## PROMPT 1
According to the rppg-web documentation excerpt, under which folder should the WASM files be placed in a Vite app?
## PROMPT 2
Duplicate the passage of the rppg-web documentation excerpt from "Dynamic import restriction" up to and including "for new projects)".
## PROMPT 3
Decide whether each statement agrees with the rppg-web documentation excerpt, answering yes or no and quoting the deciding words. (a) Vite 7 blocks import(url) for files served from /public. (b) The managed session example sets maxRetries to 5. (c) The default session loader fetches the WASM files at build time.

(EXCERPT PROVIDED Opens)

Managed Restart Flow

If your app wants the SDK to own restart timing after terminal processor failures, use createManagedRppgSession():
import { createManagedRppgSession } from "@elata-biosciences/rppg-web";

const managed = await createManagedRppgSession({
  video: videoEl,
  faceMesh: "off",
  maxRetries: 3,
  retryDelayMs: 1500,
  onStateChange: (state) => {
    console.log(state.status, state.retryCount, state.lastError?.code);
  },
});

Public Diagnostics And Debug Data

Useful public APIs for app-side diagnostics:
  • session.getDiagnostics()
  • session.getTraceSnapshot()
  • computeTraceWaveformDebug()
  • normalizeRppgError()
  • createRppgAppAdapter()
  • createRppgAppMonitor()

Vite Config

WASM asset placement

The default session loader fetches WASM files from /pkg/rppg_wasm.js and /pkg/rppg_wasm_bg.wasm at runtime. In a Vite app, place those files under public/pkg/ so they are served at that path:
your-app/
  public/
    pkg/
      rppg_wasm.js
      rppg_wasm_bg.wasm
The built assets live in packages/rppg-web/pkg/ after running pnpm --dir packages/rppg-web run build:wasm, or in node_modules/@elata-biosciences/rppg-web/pkg/ after an npm install. Copy or symlink that directory into your public/ folder. Alternatively, use the import-based options below to let Vite manage the asset URLs instead of serving them from public/.

Dynamic import restriction

Vite 7 blocks import(url) for files served from /public. Two approaches work: Option A — vite-plugin-wasm (recommended for new projects)

(EXCERPT PROVIDED Closes)
(SUPPLIED MATERIAL Opens)

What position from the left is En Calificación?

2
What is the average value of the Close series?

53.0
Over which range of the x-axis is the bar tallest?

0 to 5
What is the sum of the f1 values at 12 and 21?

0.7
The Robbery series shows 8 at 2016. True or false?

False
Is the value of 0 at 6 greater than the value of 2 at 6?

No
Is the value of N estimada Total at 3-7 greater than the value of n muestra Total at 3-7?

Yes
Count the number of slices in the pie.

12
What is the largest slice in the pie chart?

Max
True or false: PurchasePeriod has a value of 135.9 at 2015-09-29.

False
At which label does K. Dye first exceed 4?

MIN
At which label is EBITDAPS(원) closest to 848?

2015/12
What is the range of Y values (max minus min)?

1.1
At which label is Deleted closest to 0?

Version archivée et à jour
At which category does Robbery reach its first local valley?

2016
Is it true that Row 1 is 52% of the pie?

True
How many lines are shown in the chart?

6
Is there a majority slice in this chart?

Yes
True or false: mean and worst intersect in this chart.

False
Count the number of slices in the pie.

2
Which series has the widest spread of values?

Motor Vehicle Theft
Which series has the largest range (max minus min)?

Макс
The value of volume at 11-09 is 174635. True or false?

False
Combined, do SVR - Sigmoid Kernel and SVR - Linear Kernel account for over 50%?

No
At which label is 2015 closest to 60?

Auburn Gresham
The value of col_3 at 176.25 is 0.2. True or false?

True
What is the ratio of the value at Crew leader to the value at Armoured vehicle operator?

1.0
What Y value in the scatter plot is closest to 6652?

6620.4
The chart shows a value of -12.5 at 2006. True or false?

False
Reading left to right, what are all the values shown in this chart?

(SUPPLIED MATERIAL Closes)

## YOUR SOLUTION 1
Under public/pkg/.

## YOUR SOLUTION 2
Dynamic import restriction

Vite 7 blocks import(url) for files served from /public. Two approaches work: Option A — vite-plugin-wasm (recommended for new projects)

## YOUR SOLUTION 3
(a) Yes: "Vite 7 blocks import(url) for files served from /public."
(b) No: "maxRetries: 3,"
(c) No: "The default session loader fetches WASM files from /pkg/rppg_wasm.js and /pkg/rppg_wasm_bg.wasm at runtime."